The Mercury Proctor curses and shoots me a quick smile.
“Hope you’re available next round,” he says.
Next goes a delicate girl with a mocking smile. I can barely pay attention, and, at times, it is difficult to see who else is being selected. We’re arrayed in an odd way. With the tenth pick, the Proctor who struck me in the interviews floats my way. There is disagreement amongst the Drafters. I have two ardent advocates: one is as tall as Augustus, but her hair flows down to her spine in three golden braids. And the second is broader, not very tall. He’s old. Can tell by the scars and wrinkles on his thick hands. Hands that bear the signet ring of an Olympic Knight. I know him immediately even without seeing his face. Lorn au Arcos. The Rage Knight, the third-greatest man on Mars, who chose to serve the Society by safeguarding the Society’s Compact, instead of reaching for crowns in politics. When he points to me, Fitchner grins.
I am chosen tenth. Tenth out of one thousand.
18
CLASSMATES
I feel a sinking in my stomach as I walk with the chattering mass into the dining hall. It is overgrand—white marble floors, columns, a holosky displaying birds in flight at sunset. The Institute is not what I expected. According to Augustus, the classes are to be hard on these little godlings. I snort down a laugh. Let the lot of them spend a year in a mine.
There are twelve tables, each with one hundred place settings. Our names float above the chairs in golden letters. Mine floats to the right of a table’s head. It is a place of distinction. The firstDraft. A single bar floats to the right of my name. A -1 is to the left. The first to get five bars becomes Primus of his House. Each bar is bounty for an act of merit. Apparently my high score on the test was the first bit of merit.

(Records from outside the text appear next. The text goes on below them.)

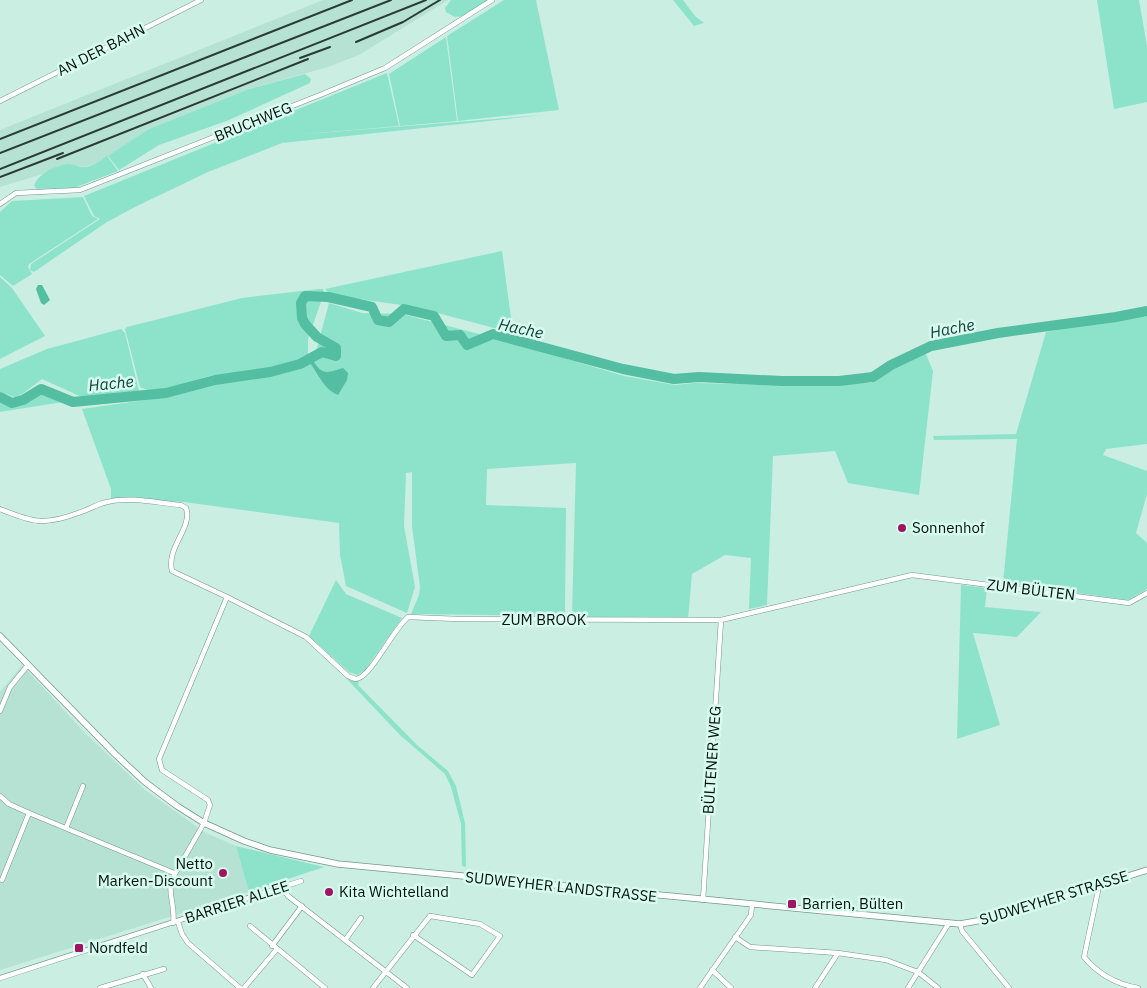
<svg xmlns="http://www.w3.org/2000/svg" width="1147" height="988" viewBox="0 0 1147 988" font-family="'IBM Plex Sans',sans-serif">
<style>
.built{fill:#b5e2d3}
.green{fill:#8de3c9}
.water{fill:#53bea1}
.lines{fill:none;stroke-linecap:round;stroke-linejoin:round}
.river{stroke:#53bea1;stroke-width:10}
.street-casing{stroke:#75978c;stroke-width:5.5}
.secondary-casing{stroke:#75978c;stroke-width:7}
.street{stroke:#fff;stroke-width:4.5}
.secondary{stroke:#fff;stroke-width:5.5}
.rail{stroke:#2a3a35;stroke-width:2}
.poi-dot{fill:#9e1563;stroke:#d7fbef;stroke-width:2}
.labels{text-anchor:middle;stroke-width:5;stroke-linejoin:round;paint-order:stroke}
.street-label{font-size:15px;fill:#05110d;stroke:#d7fbef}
.poi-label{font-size:15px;fill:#05110d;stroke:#d7fbef;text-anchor:start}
.water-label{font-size:16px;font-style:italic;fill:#134236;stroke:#d7fbef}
</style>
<rect width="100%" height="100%" fill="#caeee2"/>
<g class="built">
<polygon points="323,0 448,0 359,55 328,67 249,89 149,129 118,151 94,164 83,167 71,164 59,166 46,173 0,187 0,130"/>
<polygon points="22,665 86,734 145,790 206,833 236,846 249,892 0,970 0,692"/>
</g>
<g class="green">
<polygon points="451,0 488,0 463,16 455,17 446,12 445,8"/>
<polygon points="504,0 536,0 559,110 458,121 447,36"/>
<polygon points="673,0 683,0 695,16 704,23 694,26"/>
<polygon points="1097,0 1139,0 1147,46 1147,102 1114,109"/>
<polygon points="446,37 457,121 400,126 389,74"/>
<polygon points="387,73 399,126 293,135 544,115 282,143 208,172 137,206 107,222 34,272 30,270 31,264 100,219 94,216 84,196"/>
<polygon points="305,74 311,79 310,83 229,120 159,145 119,170 108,156 149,129 249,89"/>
<path d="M 107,156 L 118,171 L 74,188 L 37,189 L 34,186 C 37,174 58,164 70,164 C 75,164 80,168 85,167 C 93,166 100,161 107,156 Z"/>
<polygon points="83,197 92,216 98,219 29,264 28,267 32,274 13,286 0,275 0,212 12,201"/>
<polygon points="502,251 513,333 415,307 338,296 330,294 325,289"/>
<polygon points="0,277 12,288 45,336 0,359"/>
<path d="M 319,289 L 323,289 L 324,293 L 308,339 L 308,355 C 295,374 237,371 215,375 C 197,378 155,397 140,387 L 125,329 L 127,327 L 242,298 Z"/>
<polygon points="329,303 362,313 402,314 514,343 624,376 675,385 694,383 780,385 871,383 892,368 925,352 933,371 919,495 848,483 835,451 773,456 767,605 749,609 751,558 725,555 692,574 688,619 574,617 572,614 576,463 487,469 486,505 566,508 565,616 411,614 419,595 420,587 412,526 412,472 406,473 404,526 415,587 407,613 346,586 340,555 339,523 184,502 111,498 111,489 82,409 166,397 214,384 271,376 300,367 314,359"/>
<polygon points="1147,313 1147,444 1106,449 1103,455 1147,471 1147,494 1136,533 1147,543 1147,589 1128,600 1003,583 1017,439 934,440 933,436 1016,434 1046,332"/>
<polygon points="121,329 125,333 139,391 84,398 42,379 17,398 0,392 0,369 47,349"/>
<path d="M 42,393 L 63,402 L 0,412 L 0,401 C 19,412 25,403 42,393 Z"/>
<polygon points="336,580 346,594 402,618 365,670 357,675 349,672 309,636"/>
<polygon points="961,585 987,588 985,607 1041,612 1017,637 973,633 1000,725 957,739"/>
<polygon points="345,677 351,681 359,681 358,685 417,745 448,771 456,786 465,823 466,867 462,866 461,824 451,787 445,774 400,735"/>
<polygon points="236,846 324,867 249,892"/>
</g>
<g class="water">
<polygon points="38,285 42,285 50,300 44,305 41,303 36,289"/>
<path d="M 311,357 C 321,375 325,374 343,368 L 348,373 L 347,380 L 338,395 C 323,389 319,374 309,362 L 300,364 Z"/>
</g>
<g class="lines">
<polyline class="river" points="0,397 12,403 23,400 41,389 73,402 166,393 215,380 270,372 300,364 322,352 336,356 336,348 317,337 305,324 302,318 301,303 305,296 328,297 372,307 378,320 389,322 404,309 434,316 446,336 460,335 467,345 493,334 623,369 674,379 699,377 782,381 839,381 873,377 891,365 931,346 998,333 1116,317 1147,311"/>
<g class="street-casing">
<g id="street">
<polyline points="0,101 201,0"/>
<polyline points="0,204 16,193 80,190 320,95 385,68 492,0"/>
<path d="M 0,509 C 32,522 44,526 78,513 C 88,510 97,504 107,502 C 130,496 157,503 181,505 L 186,508 C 193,528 166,547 172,571 L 227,597 L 159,759 L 162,770 L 208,800 L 210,805 L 204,823 L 171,881 C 168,895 176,909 173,923"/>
<path d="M 227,597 L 306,637 L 348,676 C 352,678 355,680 359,678 C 373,672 393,630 408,617 L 458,619 L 721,620 L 912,575 L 1129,603 L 1147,593"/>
<polyline points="0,711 10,687 28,665"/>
<polyline points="0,796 9,804 29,813 174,873"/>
<polyline points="66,828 83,786"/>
<polyline points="2,880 29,813"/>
<path d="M 1097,885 L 1098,891 L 1084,957 C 1098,974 1116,984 1138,988"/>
<polyline points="283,888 288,896 407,988"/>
<polyline points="703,900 721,620"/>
<polyline points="178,922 182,934 188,943 240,988"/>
<polyline points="960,924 962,931 1009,988"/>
<polyline points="250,926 325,988"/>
<polyline points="735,937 750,947 838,953 886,960 918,972 938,988"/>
<polyline points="346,939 361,918"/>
<polyline points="272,946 302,906"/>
<polyline points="712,970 731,988"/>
<polyline points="143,974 151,988"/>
<polyline points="0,978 301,881"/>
<polyline points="100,988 164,969"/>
<polyline points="244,988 277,949"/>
<polyline points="373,988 430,916 480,924 500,936 472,975 413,935"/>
<polyline points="700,988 751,915 752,905"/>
<polyline points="815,988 838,953"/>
<polyline points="908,988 949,923"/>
</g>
</g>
<g class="secondary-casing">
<polyline id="secondary" points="0,636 115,754 145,782 177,806 204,823 244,841 270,850 338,864 960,924 994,918 1147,870"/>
</g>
<use href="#street" class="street"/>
<use href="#secondary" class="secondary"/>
<g class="rail">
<polyline points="356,42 403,22 440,0"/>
<polyline points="300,58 330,47"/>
<polyline points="0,139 352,0"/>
<polyline points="0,153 391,0"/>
<polyline points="57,159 308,59"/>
<polyline points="0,169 426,0"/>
<polyline points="0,177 63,153"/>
</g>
</g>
<g class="poi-dot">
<circle cx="902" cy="528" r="5"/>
<circle cx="223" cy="873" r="5"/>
<circle cx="329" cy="892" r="5"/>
<rect x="787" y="899" width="10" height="10" rx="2.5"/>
<rect x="74" y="943" width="10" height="10" rx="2.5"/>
</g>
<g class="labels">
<g class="street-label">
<text transform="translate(101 50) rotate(-27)" y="5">AN DER BAHN</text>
<text transform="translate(253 122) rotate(-22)" y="5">BRUCHWEG</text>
<text transform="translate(1031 590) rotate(7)" y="5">ZUM BÜLTEN</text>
<text x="544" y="625">ZUM BROOK</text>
<text transform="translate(712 760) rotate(-86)" y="5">BÜLTENER WEG</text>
<text transform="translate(561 887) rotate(6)" y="5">SUDWEYHER LANDSTRASSE</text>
<text transform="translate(1054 898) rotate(-17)" y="5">SUDWEYHER STRASSE</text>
<text transform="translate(237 902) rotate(-18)" y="5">BARRIER ALLEE</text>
</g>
<g class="poi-label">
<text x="912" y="533">Sonnenhof</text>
<text x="213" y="869" text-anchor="end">Netto<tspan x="213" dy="17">Marken-Discount</tspan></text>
<text x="339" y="897">Kita Wichtelland</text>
<text x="802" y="909">Barrien, Bülten</text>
<text x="89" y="953">Nordfeld</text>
</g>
<g class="water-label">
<text transform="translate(521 328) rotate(12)" y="6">Hache</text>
<text transform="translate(952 328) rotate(-11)" y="6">Hache</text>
<text transform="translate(111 383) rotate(-6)" y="6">Hache</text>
</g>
</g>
</svg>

“Wonderful, a cutter in the lead for Primus,” a familiar voice says. The girl from the exam. I read her name. Antonia au Severus. She has cruel good looks—high cheekbones, a smirking smile, scorn in her eyes. Her hair is long, full, and golden as Midas’s touch. She was born to be hated and to hate. A -5 floats beside her name. It is the second-closest score to mine at the table. Cassius, the boy I met at testing, sits diagonally across from me. A -6 shimmers by his broad smile. He runs a hand back through his curls.
Another boy sits directly across from me; -1 and a golden bar float by his name. While Cassius lounges, this other boy, Priam, sits as straight as a blade. His face is celestial. His eyes alert. His hair coiffed. He’s tall as me, but broad in the shoulders. I don’t think I’ve ever seen a more perfect human being. A bloodydamn statue. He wasn’t in the Draft, I discover. He is what they call a Premier; they cannot be drafted. His parents choose his House. Then I discover why. His scandalous mother, a bannerwoman of the House Bellona, owns our planet’s two moons.
“Fate brings us together again,” Cassius chuckles to me. “And Antonia. My love! It seems our fathers conspired to place us side by side.”